[Saved entries]
******************************

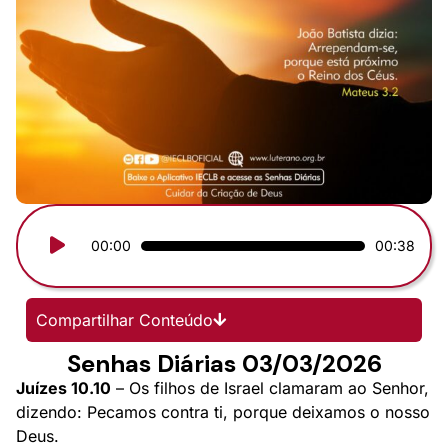
Tocador
00:00
00:38
de
áudio
Compartilhar Conteúdo
Senhas Diárias 03/03/2026
Juízes 10.10
– Os filhos de Israel clamaram ao Senhor,
dizendo: Pecamos contra ti, porque deixamos o nosso
Deus.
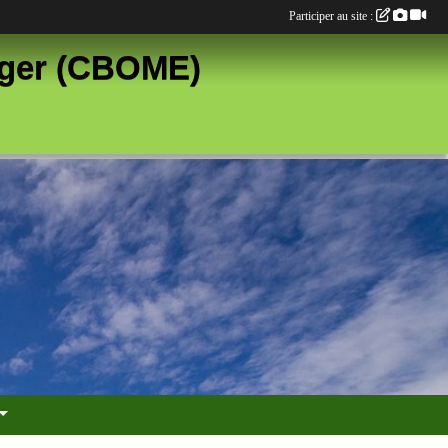
Participer au site :
anger (CBOME)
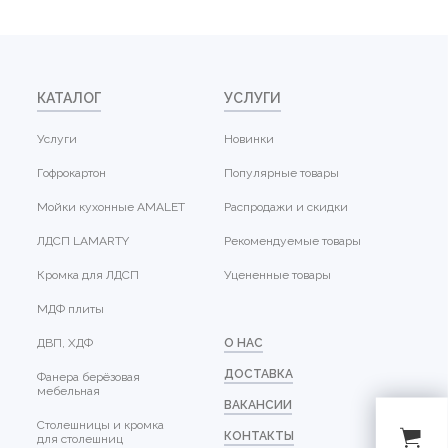
КАТАЛОГ
УСЛУГИ
Услуги
Новинки
Гофрокартон
Популярные товары
Мойки кухонные AMALET
Распродажи и скидки
ЛДСП LAMARTY
Рекомендуемые товары
Кромка для ЛДСП
Уцененные товары
МДФ плиты
ДВП, ХДФ
О НАС
ДОСТАВКА
Фанера берёзовая
мебельная
ВАКАНСИИ
Столешницы и кромка
КОНТАКТЫ
для столешниц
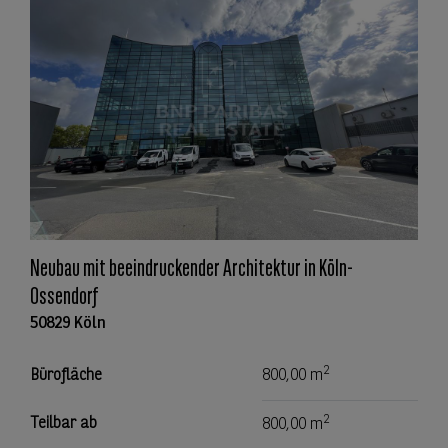
Neubau mit beeindruckender Architektur in Köln-
Ossendorf
50829 Köln
2
Bürofläche
800,00 m
2
Teilbar ab
800,00 m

******************************

Task brief: Retype the text of every item above word for word, leaving the pictures out of your answer.

Task response:
Tocador
00:00
00:38
de
áudio
Compartilhar Conteúdo
Senhas Diárias 03/03/2026
Juízes 10.10
– Os filhos de Israel clamaram ao Senhor,
dizendo: Pecamos contra ti, porque deixamos o nosso
Deus.
Participer au site :
anger (CBOME)
КАТАЛОГ
УСЛУГИ
Услуги
Новинки
Гофрокартон
Популярные товары
Мойки кухонные AMALET
Распродажи и скидки
ЛДСП LAMARTY
Рекомендуемые товары
Кромка для ЛДСП
Уцененные товары
МДФ плиты
ДВП, ХДФ
О НАС
ДОСТАВКА
Фанера берёзовая
мебельная
ВАКАНСИИ
Столешницы и кромка
КОНТАКТЫ
для столешниц
Neubau mit beeindruckender Architektur in Köln-
Ossendorf
50829 Köln
2
Bürofläche
800,00 m
2
Teilbar ab
800,00 m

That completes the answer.